Everyone in the DC area is going Cloud crazy. The government and industry believes they can throw whatever problem they have into the cloud and everything will be better. Fortunately, the security folks mentioned that throwing all your data and code into an unknown whole and hoping for the best might not be the best idea. So of course, the next wave of security guys came in and are “securing the cloud”.
You can’t secure the cloud.
Why not? Because the reason everyone loves “cloud computing” is that it’s a nebulous concept that claims it will solve all problems. Therefore, it has undefined functional requirements and use cases. You can’t build real security into something that doesn’t have a definite form. As it is, every party involved in building cloud systems blames the other guy.
The security engineers yell at the developers saying “of course you can’t secure a system if you don’t write secure code”.
The developers respond “why would I secure user interfaces to my application when I accept and trust the user”. This sounds a little crazy but realistically if you’re running Word you don’t sandbox it from Powerpoint. Having written high throughput code I’ve seen a single if statement have large performance impacts. So writing your code to trust nothing will severely diminish performance and increase development time.
To emphasize the security risks, Immunity (in a very private release and very public video demo) released their Cloudburst exploit to pop out from a guest to the host. This exploits represents huge risks to many organizations that use VMware extensively. In many cases VMware is the host, guest, network, firewall, switch, and change management system all in one so an exploit that traverses from an untrusted guest to management networks and/or restricted assets is huge.
I like scientific computing, parallel processing, and virtualization. So the components that make up cloud computing are great. But realistic solutions aren’t ubiquitous. If organizations want to secure cloud systems, they need to restrict cloud environments to security groups and functional requiments. Trusted scientific processes aren’t meant to run next to malware. Likewise, disk bound processes aren’t generally well suited to the same environments as cpu bound processes. As with everything else in the world, cloud computing needs a realistic engineering solution.
As an analogy, the military doesn’t secure a mountain pass from artilary the same way it secures a city block from insurgents. Similarly, a Hadoop cloud for internal use by a search engine has entirely different security objectives of a public cloud meant to run web services. The hadoop cluster requires mainly perimeter security, code review, and sanity checks, the latter requires a complicated infrastructure to ensure your clients aren’t stealing data, running a bot, or performing other nefarious actions.
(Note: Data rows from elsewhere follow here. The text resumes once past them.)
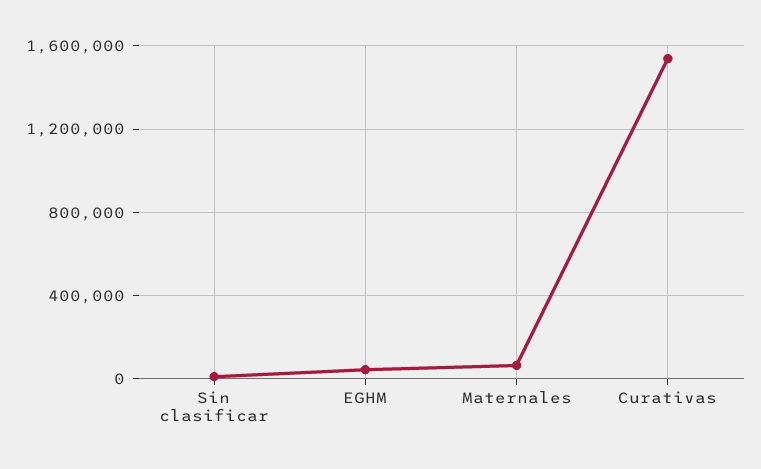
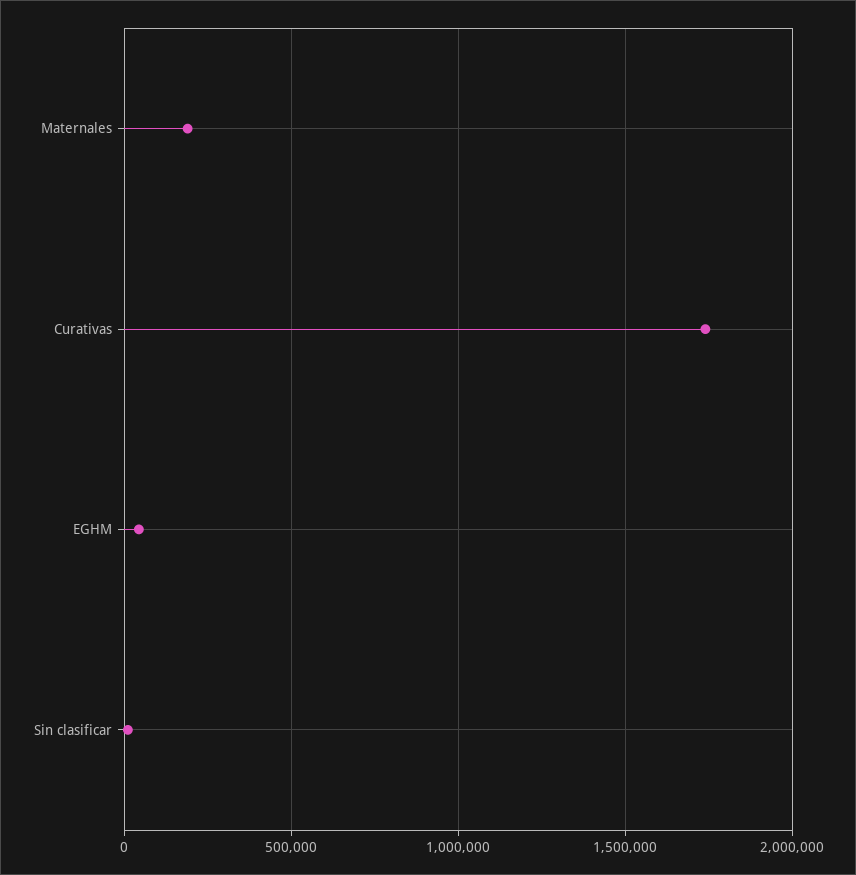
  {
    "Sin clasificar": 0,
    "EGHM": 50000,
-   "Maternales": 50000,
+   "Maternales": 200000,
-   "Curativas": 1550000
+   "Curativas": 1750000
  }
Wrapping this up, you can’t secure the generic cloud. You can of course secure particular cloud implementations given that functional requirements and use cases are enumerated and feasible. The root problem may be that the technologies have yet to adequately mature. Therefore the term cloud has different meanings to different individuals. What is likely and necessary to occur is that the cloud computing industry will increase specialization so that one can build security recommendations for classes of cloud systems. Specialization will likely cut into projected profit margins in the short term. But as industries turn to cloud implementations they’re going to require better security around their data — which represents real dollars to most organizations, and will require real security.